## WHAT TO DO
Pictures excluded, copy all of the data below exactly.

Data extracted from a collection
§
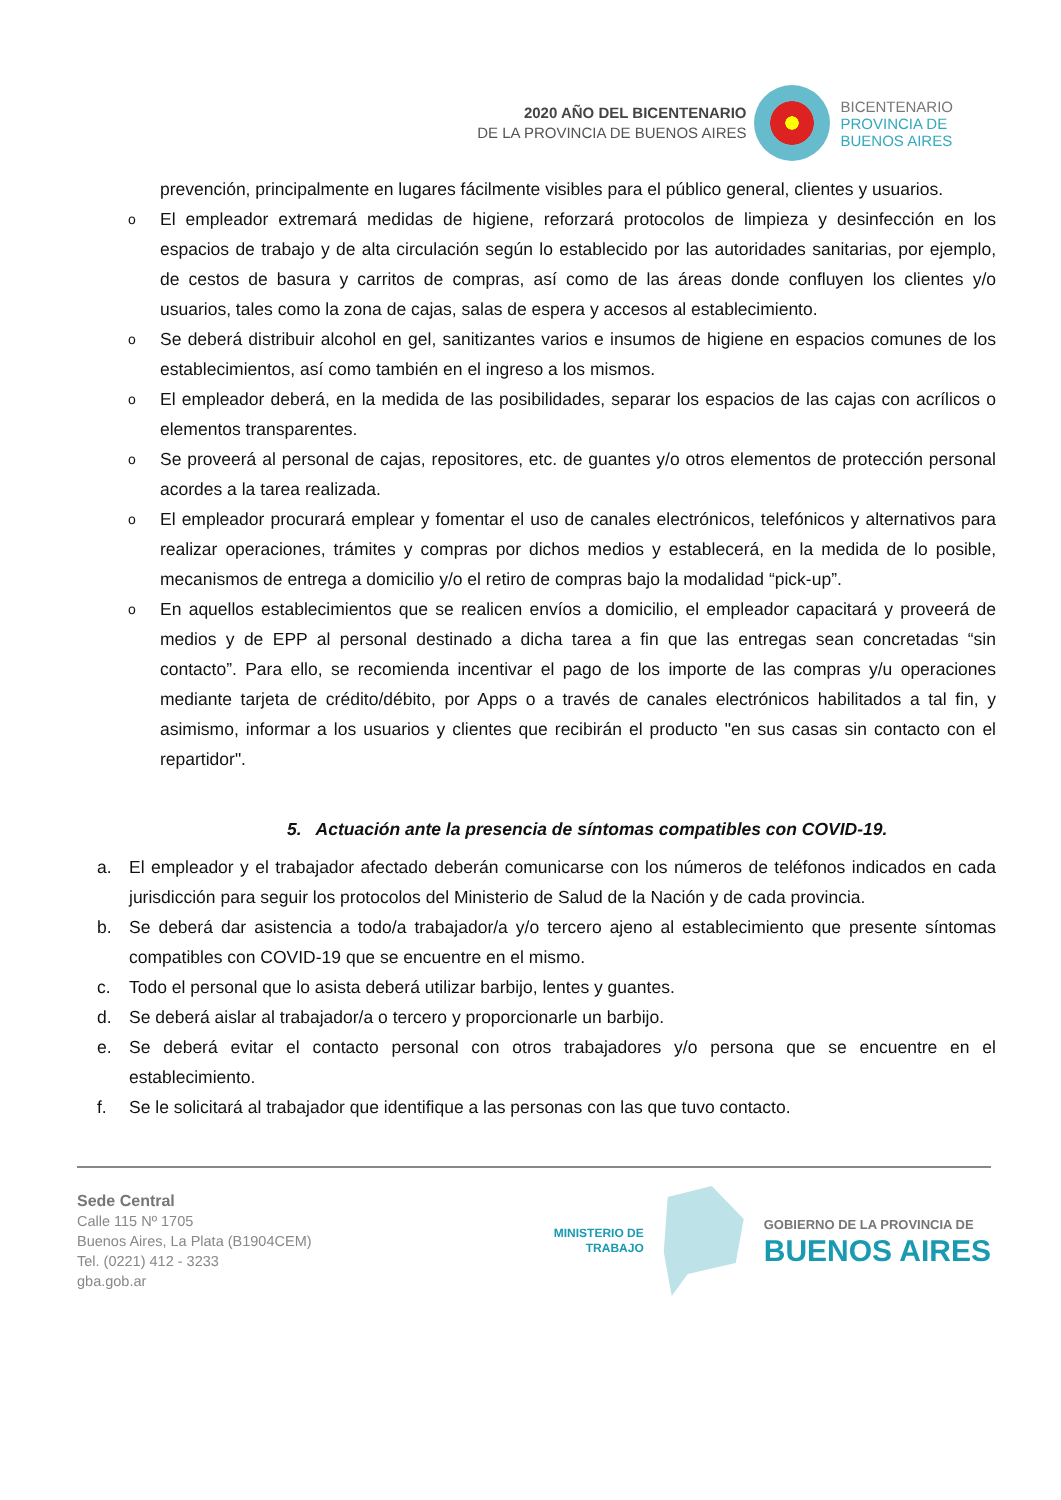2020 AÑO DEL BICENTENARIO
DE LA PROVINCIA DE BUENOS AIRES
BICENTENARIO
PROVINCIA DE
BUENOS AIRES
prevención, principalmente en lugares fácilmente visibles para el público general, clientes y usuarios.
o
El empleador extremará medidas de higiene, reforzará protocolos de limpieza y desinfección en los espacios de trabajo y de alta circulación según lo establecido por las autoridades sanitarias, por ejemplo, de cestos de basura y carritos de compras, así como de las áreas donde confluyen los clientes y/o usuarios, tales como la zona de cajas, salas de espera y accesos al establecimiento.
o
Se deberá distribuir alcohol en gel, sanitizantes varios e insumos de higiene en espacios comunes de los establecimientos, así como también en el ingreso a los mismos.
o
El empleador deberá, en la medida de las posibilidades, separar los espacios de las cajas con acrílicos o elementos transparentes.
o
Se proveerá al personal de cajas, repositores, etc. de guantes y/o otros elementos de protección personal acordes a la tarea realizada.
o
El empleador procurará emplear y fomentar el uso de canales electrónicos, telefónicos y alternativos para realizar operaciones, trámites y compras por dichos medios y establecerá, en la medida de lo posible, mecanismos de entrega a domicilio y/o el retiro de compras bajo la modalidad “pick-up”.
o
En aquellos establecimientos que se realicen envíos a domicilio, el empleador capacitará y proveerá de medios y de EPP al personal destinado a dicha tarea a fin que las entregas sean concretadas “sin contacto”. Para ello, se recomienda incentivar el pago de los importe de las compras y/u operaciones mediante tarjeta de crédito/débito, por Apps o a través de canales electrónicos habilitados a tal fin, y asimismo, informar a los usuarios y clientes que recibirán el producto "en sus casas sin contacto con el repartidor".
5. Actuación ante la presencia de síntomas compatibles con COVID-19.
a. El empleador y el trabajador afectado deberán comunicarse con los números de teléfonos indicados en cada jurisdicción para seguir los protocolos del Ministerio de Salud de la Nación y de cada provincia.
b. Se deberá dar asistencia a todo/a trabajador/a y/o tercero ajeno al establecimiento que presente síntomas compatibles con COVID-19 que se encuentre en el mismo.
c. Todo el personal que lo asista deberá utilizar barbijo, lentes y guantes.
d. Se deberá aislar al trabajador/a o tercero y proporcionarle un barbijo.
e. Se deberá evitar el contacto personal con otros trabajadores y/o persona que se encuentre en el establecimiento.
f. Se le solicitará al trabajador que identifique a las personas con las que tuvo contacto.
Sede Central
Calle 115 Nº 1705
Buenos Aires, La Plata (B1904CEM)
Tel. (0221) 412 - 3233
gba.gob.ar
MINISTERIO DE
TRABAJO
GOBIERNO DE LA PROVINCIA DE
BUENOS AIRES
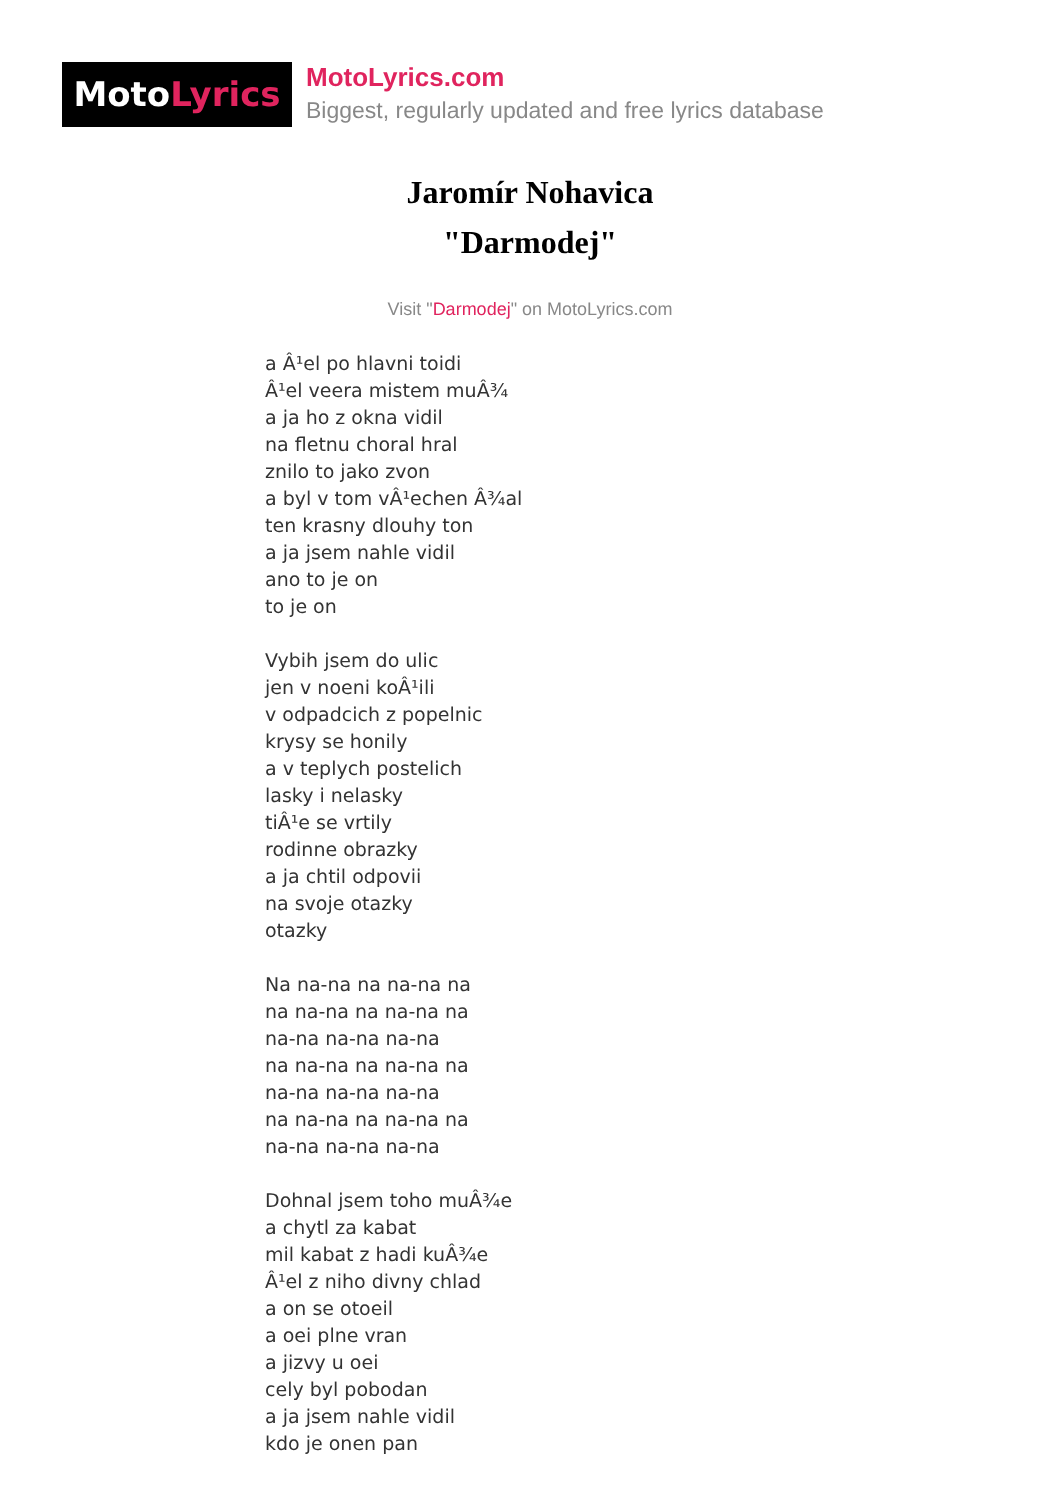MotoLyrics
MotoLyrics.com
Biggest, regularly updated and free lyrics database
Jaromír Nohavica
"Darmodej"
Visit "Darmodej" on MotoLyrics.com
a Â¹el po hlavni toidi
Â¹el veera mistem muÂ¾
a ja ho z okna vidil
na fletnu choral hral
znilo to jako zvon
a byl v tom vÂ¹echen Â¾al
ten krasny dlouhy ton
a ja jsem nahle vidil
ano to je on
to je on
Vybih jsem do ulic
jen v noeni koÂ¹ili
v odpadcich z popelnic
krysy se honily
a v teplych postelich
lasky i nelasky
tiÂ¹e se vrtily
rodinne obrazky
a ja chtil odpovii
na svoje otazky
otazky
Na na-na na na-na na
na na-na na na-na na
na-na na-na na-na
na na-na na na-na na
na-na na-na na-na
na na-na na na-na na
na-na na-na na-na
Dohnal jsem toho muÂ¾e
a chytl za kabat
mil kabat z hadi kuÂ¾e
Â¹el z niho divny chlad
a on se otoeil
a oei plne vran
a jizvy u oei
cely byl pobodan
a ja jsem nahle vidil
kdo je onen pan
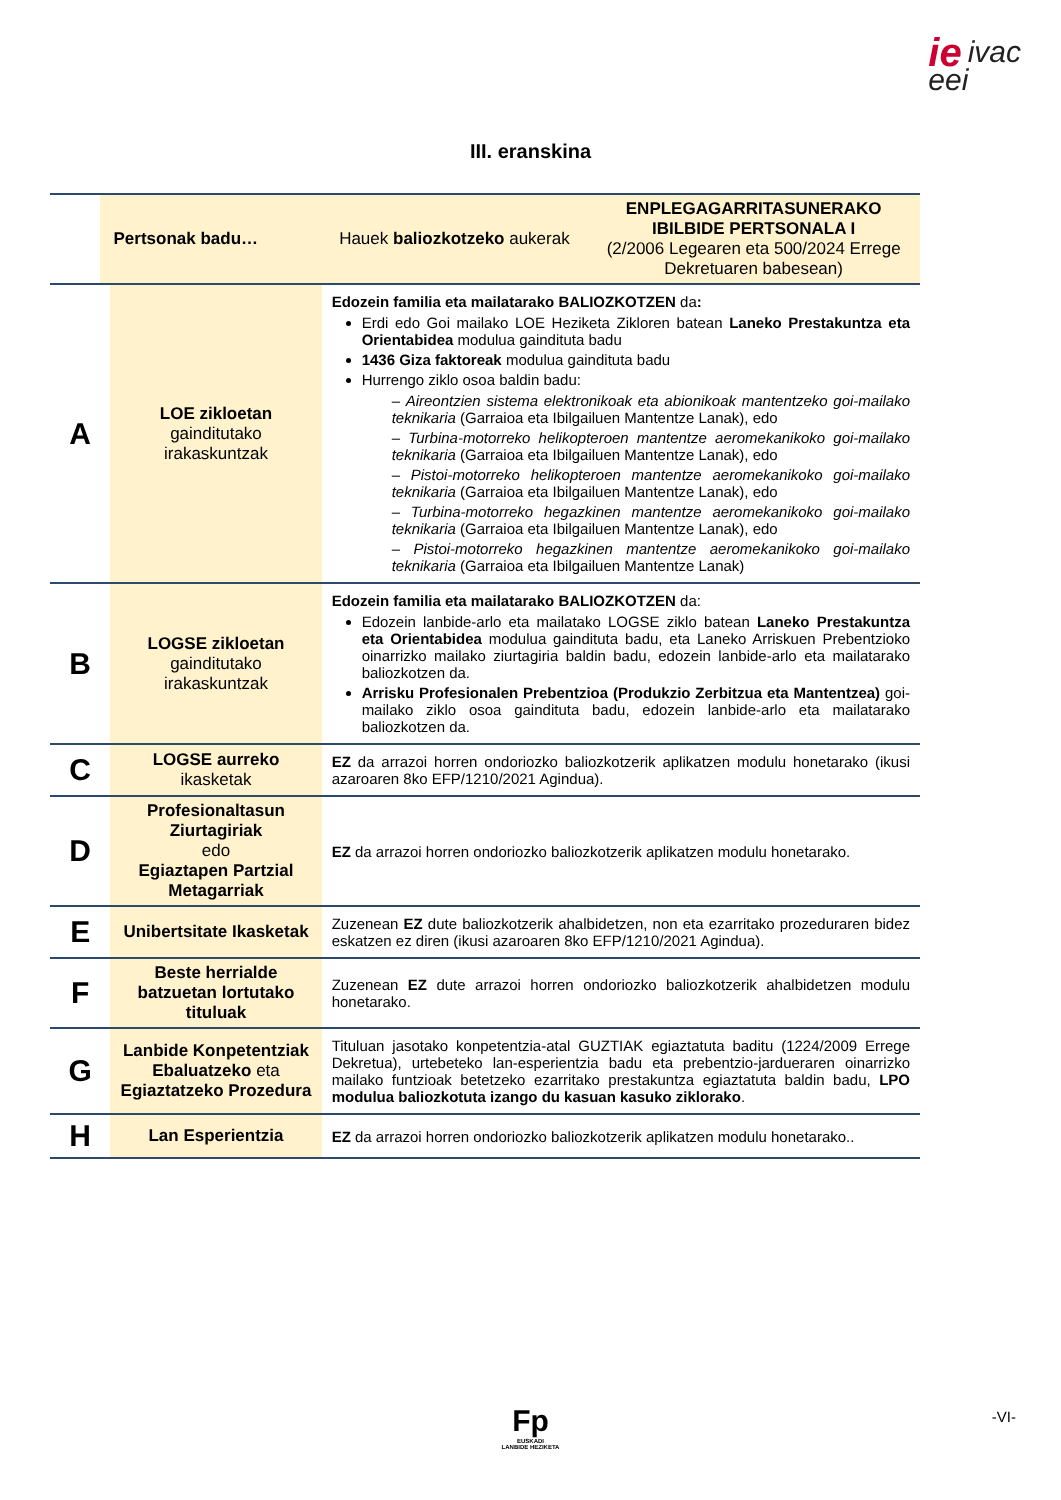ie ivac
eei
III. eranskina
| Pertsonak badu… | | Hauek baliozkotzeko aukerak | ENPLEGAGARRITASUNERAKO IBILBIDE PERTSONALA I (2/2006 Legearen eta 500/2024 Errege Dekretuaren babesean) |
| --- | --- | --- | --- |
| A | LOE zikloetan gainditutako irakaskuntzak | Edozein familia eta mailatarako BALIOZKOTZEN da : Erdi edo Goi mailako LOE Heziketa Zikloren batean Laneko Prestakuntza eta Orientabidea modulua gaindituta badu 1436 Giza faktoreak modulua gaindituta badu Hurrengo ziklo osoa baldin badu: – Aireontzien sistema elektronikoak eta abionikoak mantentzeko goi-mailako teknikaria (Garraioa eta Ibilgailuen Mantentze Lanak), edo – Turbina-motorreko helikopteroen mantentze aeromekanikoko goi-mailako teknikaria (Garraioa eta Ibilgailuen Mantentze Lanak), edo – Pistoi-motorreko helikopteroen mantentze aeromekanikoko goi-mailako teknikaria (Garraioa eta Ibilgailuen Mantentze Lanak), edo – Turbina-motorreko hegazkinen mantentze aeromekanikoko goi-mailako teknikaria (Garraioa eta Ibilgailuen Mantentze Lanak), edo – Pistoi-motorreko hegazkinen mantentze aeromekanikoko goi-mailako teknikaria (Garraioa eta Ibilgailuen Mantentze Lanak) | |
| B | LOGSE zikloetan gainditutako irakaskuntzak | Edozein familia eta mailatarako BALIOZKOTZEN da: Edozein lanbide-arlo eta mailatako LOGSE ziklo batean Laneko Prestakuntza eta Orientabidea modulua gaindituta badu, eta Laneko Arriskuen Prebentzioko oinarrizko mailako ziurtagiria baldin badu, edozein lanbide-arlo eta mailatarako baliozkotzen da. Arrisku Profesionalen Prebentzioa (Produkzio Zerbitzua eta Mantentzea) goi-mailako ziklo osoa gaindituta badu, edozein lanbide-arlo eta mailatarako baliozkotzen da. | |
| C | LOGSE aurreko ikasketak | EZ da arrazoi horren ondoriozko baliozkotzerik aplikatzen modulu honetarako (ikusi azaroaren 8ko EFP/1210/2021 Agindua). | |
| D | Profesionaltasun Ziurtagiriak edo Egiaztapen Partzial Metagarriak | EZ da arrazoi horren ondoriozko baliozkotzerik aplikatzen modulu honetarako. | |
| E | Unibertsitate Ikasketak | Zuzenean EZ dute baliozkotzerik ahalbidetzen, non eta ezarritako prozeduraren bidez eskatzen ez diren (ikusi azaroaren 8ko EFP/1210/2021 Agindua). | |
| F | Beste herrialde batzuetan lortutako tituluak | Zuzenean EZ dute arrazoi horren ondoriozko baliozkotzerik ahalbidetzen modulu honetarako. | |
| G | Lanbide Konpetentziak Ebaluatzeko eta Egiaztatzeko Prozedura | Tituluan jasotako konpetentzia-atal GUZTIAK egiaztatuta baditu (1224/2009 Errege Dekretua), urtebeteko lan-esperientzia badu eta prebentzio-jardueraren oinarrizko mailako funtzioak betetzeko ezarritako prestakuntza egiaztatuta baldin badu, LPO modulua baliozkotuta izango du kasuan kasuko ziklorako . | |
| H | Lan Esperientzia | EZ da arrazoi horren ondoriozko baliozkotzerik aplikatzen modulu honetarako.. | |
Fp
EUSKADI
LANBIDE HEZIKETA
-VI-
§
## RESULT FOR THIS EXERCISE
2020 AÑO DEL BICENTENARIO
DE LA PROVINCIA DE BUENOS AIRES
BICENTENARIO
PROVINCIA DE
BUENOS AIRES
prevención, principalmente en lugares fácilmente visibles para el público general, clientes y usuarios.
o
El empleador extremará medidas de higiene, reforzará protocolos de limpieza y desinfección en los espacios de trabajo y de alta circulación según lo establecido por las autoridades sanitarias, por ejemplo, de cestos de basura y carritos de compras, así como de las áreas donde confluyen los clientes y/o usuarios, tales como la zona de cajas, salas de espera y accesos al establecimiento.
o
Se deberá distribuir alcohol en gel, sanitizantes varios e insumos de higiene en espacios comunes de los establecimientos, así como también en el ingreso a los mismos.
o
El empleador deberá, en la medida de las posibilidades, separar los espacios de las cajas con acrílicos o elementos transparentes.
o
Se proveerá al personal de cajas, repositores, etc. de guantes y/o otros elementos de protección personal acordes a la tarea realizada.
o
El empleador procurará emplear y fomentar el uso de canales electrónicos, telefónicos y alternativos para realizar operaciones, trámites y compras por dichos medios y establecerá, en la medida de lo posible, mecanismos de entrega a domicilio y/o el retiro de compras bajo la modalidad “pick-up”.
o
En aquellos establecimientos que se realicen envíos a domicilio, el empleador capacitará y proveerá de medios y de EPP al personal destinado a dicha tarea a fin que las entregas sean concretadas “sin contacto”. Para ello, se recomienda incentivar el pago de los importe de las compras y/u operaciones mediante tarjeta de crédito/débito, por Apps o a través de canales electrónicos habilitados a tal fin, y asimismo, informar a los usuarios y clientes que recibirán el producto "en sus casas sin contacto con el repartidor".
5. Actuación ante la presencia de síntomas compatibles con COVID-19.
a. El empleador y el trabajador afectado deberán comunicarse con los números de teléfonos indicados en cada jurisdicción para seguir los protocolos del Ministerio de Salud de la Nación y de cada provincia.
b. Se deberá dar asistencia a todo/a trabajador/a y/o tercero ajeno al establecimiento que presente síntomas compatibles con COVID-19 que se encuentre en el mismo.
c. Todo el personal que lo asista deberá utilizar barbijo, lentes y guantes.
d. Se deberá aislar al trabajador/a o tercero y proporcionarle un barbijo.
e. Se deberá evitar el contacto personal con otros trabajadores y/o persona que se encuentre en el establecimiento.
f. Se le solicitará al trabajador que identifique a las personas con las que tuvo contacto.
Sede Central
Calle 115 Nº 1705
Buenos Aires, La Plata (B1904CEM)
Tel. (0221) 412 - 3233
gba.gob.ar
MINISTERIO DE
TRABAJO
GOBIERNO DE LA PROVINCIA DE
BUENOS AIRES
MotoLyrics
MotoLyrics.com
Biggest, regularly updated and free lyrics database
Jaromír Nohavica
"Darmodej"
Visit "Darmodej" on MotoLyrics.com
a Â¹el po hlavni toidi
Â¹el veera mistem muÂ¾
a ja ho z okna vidil
na fletnu choral hral
znilo to jako zvon
a byl v tom vÂ¹echen Â¾al
ten krasny dlouhy ton
a ja jsem nahle vidil
ano to je on
to je on
Vybih jsem do ulic
jen v noeni koÂ¹ili
v odpadcich z popelnic
krysy se honily
a v teplych postelich
lasky i nelasky
tiÂ¹e se vrtily
rodinne obrazky
a ja chtil odpovii
na svoje otazky
otazky
Na na-na na na-na na
na na-na na na-na na
na-na na-na na-na
na na-na na na-na na
na-na na-na na-na
na na-na na na-na na
na-na na-na na-na
Dohnal jsem toho muÂ¾e
a chytl za kabat
mil kabat z hadi kuÂ¾e
Â¹el z niho divny chlad
a on se otoeil
a oei plne vran
a jizvy u oei
cely byl pobodan
a ja jsem nahle vidil
kdo je onen pan
ie ivac
eei
III. eranskina
| Pertsonak badu… | | Hauek baliozkotzeko aukerak | ENPLEGAGARRITASUNERAKO IBILBIDE PERTSONALA I (2/2006 Legearen eta 500/2024 Errege Dekretuaren babesean) |
| --- | --- | --- | --- |
| A | LOE zikloetan gainditutako irakaskuntzak | Edozein familia eta mailatarako BALIOZKOTZEN da : Erdi edo Goi mailako LOE Heziketa Zikloren batean Laneko Prestakuntza eta Orientabidea modulua gaindituta badu 1436 Giza faktoreak modulua gaindituta badu Hurrengo ziklo osoa baldin badu: – Aireontzien sistema elektronikoak eta abionikoak mantentzeko goi-mailako teknikaria (Garraioa eta Ibilgailuen Mantentze Lanak), edo – Turbina-motorreko helikopteroen mantentze aeromekanikoko goi-mailako teknikaria (Garraioa eta Ibilgailuen Mantentze Lanak), edo – Pistoi-motorreko helikopteroen mantentze aeromekanikoko goi-mailako teknikaria (Garraioa eta Ibilgailuen Mantentze Lanak), edo – Turbina-motorreko hegazkinen mantentze aeromekanikoko goi-mailako teknikaria (Garraioa eta Ibilgailuen Mantentze Lanak), edo – Pistoi-motorreko hegazkinen mantentze aeromekanikoko goi-mailako teknikaria (Garraioa eta Ibilgailuen Mantentze Lanak) | |
| B | LOGSE zikloetan gainditutako irakaskuntzak | Edozein familia eta mailatarako BALIOZKOTZEN da: Edozein lanbide-arlo eta mailatako LOGSE ziklo batean Laneko Prestakuntza eta Orientabidea modulua gaindituta badu, eta Laneko Arriskuen Prebentzioko oinarrizko mailako ziurtagiria baldin badu, edozein lanbide-arlo eta mailatarako baliozkotzen da. Arrisku Profesionalen Prebentzioa (Produkzio Zerbitzua eta Mantentzea) goi-mailako ziklo osoa gaindituta badu, edozein lanbide-arlo eta mailatarako baliozkotzen da. | |
| C | LOGSE aurreko ikasketak | EZ da arrazoi horren ondoriozko baliozkotzerik aplikatzen modulu honetarako (ikusi azaroaren 8ko EFP/1210/2021 Agindua). | |
| D | Profesionaltasun Ziurtagiriak edo Egiaztapen Partzial Metagarriak | EZ da arrazoi horren ondoriozko baliozkotzerik aplikatzen modulu honetarako. | |
| E | Unibertsitate Ikasketak | Zuzenean EZ dute baliozkotzerik ahalbidetzen, non eta ezarritako prozeduraren bidez eskatzen ez diren (ikusi azaroaren 8ko EFP/1210/2021 Agindua). | |
| F | Beste herrialde batzuetan lortutako tituluak | Zuzenean EZ dute arrazoi horren ondoriozko baliozkotzerik ahalbidetzen modulu honetarako. | |
| G | Lanbide Konpetentziak Ebaluatzeko eta Egiaztatzeko Prozedura | Tituluan jasotako konpetentzia-atal GUZTIAK egiaztatuta baditu (1224/2009 Errege Dekretua), urtebeteko lan-esperientzia badu eta prebentzio-jardueraren oinarrizko mailako funtzioak betetzeko ezarritako prestakuntza egiaztatuta baldin badu, LPO modulua baliozkotuta izango du kasuan kasuko ziklorako . | |
| H | Lan Esperientzia | EZ da arrazoi horren ondoriozko baliozkotzerik aplikatzen modulu honetarako.. | |
Fp
EUSKADI
LANBIDE HEZIKETA
-VI-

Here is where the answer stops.